**Directive:** Rewrite the lines below, putting "timepiece" wherever "clock" appears and leaving everything else unchanged.

**Task data:**
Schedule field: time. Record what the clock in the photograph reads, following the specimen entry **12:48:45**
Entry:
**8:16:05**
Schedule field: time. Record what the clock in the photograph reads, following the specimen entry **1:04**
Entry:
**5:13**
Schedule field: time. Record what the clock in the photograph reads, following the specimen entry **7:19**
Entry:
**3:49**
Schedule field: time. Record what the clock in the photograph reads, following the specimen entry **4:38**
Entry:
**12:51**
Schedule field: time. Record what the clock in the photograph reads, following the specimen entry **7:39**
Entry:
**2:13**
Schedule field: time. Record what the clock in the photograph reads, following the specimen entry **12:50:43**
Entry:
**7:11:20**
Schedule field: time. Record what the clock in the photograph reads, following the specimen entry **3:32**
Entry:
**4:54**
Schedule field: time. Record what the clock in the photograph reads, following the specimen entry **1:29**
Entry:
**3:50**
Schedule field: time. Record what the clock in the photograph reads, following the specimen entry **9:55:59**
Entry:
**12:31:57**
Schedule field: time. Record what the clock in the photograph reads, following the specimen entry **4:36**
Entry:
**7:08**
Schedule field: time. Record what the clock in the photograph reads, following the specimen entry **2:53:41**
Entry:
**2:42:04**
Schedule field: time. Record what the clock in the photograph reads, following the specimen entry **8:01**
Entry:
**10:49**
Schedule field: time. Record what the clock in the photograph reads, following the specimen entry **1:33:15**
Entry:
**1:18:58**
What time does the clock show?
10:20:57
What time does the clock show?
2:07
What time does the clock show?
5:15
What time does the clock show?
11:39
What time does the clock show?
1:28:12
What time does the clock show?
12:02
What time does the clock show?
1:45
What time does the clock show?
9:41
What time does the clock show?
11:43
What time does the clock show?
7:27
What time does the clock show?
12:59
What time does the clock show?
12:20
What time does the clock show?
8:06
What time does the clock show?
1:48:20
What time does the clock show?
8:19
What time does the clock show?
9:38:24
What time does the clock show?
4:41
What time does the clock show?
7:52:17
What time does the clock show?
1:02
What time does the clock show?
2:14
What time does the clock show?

**Solution:**
Schedule field: time. Record what the timepiece in the photograph reads, following the specimen entry **12:48:45**
Entry:
**8:16:05**
Schedule field: time. Record what the timepiece in the photograph reads, following the specimen entry **1:04**
Entry:
**5:13**
Schedule field: time. Record what the timepiece in the photograph reads, following the specimen entry **7:19**
Entry:
**3:49**
Schedule field: time. Record what the timepiece in the photograph reads, following the specimen entry **4:38**
Entry:
**12:51**
Schedule field: time. Record what the timepiece in the photograph reads, following the specimen entry **7:39**
Entry:
**2:13**
Schedule field: time. Record what the timepiece in the photograph reads, following the specimen entry **12:50:43**
Entry:
**7:11:20**
Schedule field: time. Record what the timepiece in the photograph reads, following the specimen entry **3:32**
Entry:
**4:54**
Schedule field: time. Record what the timepiece in the photograph reads, following the specimen entry **1:29**
Entry:
**3:50**
Schedule field: time. Record what the timepiece in the photograph reads, following the specimen entry **9:55:59**
Entry:
**12:31:57**
Schedule field: time. Record what the timepiece in the photograph reads, following the specimen entry **4:36**
Entry:
**7:08**
Schedule field: time. Record what the timepiece in the photograph reads, following the specimen entry **2:53:41**
Entry:
**2:42:04**
Schedule field: time. Record what the timepiece in the photograph reads, following the specimen entry **8:01**
Entry:
**10:49**
Schedule field: time. Record what the timepiece in the photograph reads, following the specimen entry **1:33:15**
Entry:
**1:18:58**
What time does the timepiece show?
10:20:57
What time does the timepiece show?
2:07
What time does the timepiece show?
5:15
What time does the timepiece show?
11:39
What time does the timepiece show?
1:28:12
What time does the timepiece show?
12:02
What time does the timepiece show?
1:45
What time does the timepiece show?
9:41
What time does the timepiece show?
11:43
What time does the timepiece show?
7:27
What time does the timepiece show?
12:59
What time does the timepiece show?
12:20
What time does the timepiece show?
8:06
What time does the timepiece show?
1:48:20
What time does the timepiece show?
8:19
What time does the timepiece show?
9:38:24
What time does the timepiece show?
4:41
What time does the timepiece show?
7:52:17
What time does the timepiece show?
1:02
What time does the timepiece show?
2:14
What time does the timepiece show?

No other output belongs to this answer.